• _Problem description_:
Leave every picture behind and copy the rest of the entries below exactly.

= = =

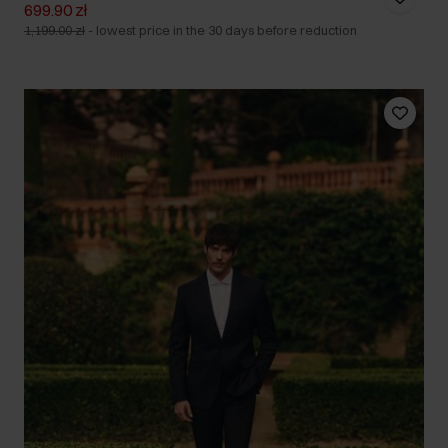
699.90 zł
1,199.00 zł
-
lowest price in the 30 days before reduction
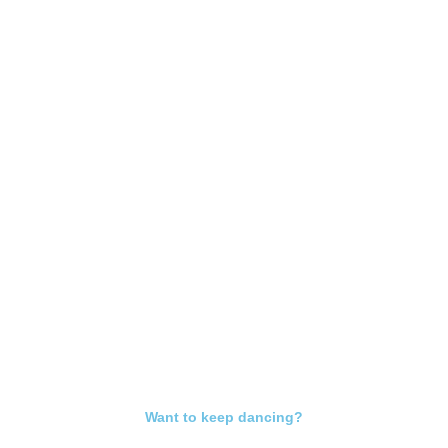
Want to keep dancing?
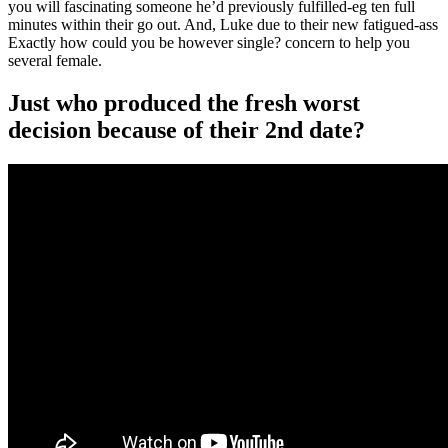
you will fascinating someone he’d previously fulfilled-eg ten full
minutes within their go out. And, Luke due to their new fatigued-ass
Exactly how could you be however single? concern to help you
several female.
Just who produced the fresh worst
decision because of their 2nd date?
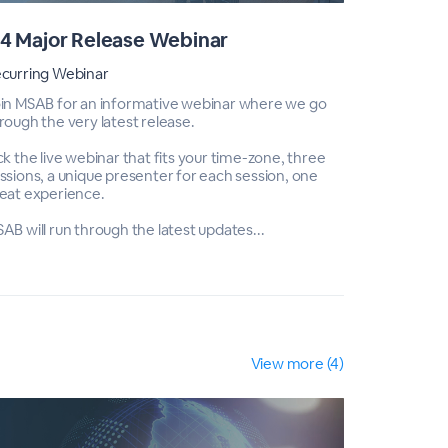
4 Major Release Webinar
Q3 Majo
curring Webinar
Recurring 
in MSAB for an informative webinar where we go
Join MSAB 
rough the very latest release.
through the
ck the live webinar that fits your time-zone, three
Pick the li
ssions, a unique presenter for each session, one
sessions, a
eat experience.
great expe
AB will run through the latest updates...
MSAB will r
View more (4)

= = =

• _Result of the exercise_:
699.90 zł
1,199.00 zł
-
lowest price in the 30 days before reduction
Want to keep dancing?
you will fascinating someone he’d previously fulfilled-eg ten full
minutes within their go out. And, Luke due to their new fatigued-ass
Exactly how could you be however single? concern to help you
several female.
Just who produced the fresh worst
decision because of their 2nd date?
4 Major Release Webinar
Q3 Majo
curring Webinar
Recurring 
in MSAB for an informative webinar where we go
Join MSAB 
rough the very latest release.
through the
ck the live webinar that fits your time-zone, three
Pick the li
ssions, a unique presenter for each session, one
sessions, a
eat experience.
great expe
AB will run through the latest updates...
MSAB will r
View more (4)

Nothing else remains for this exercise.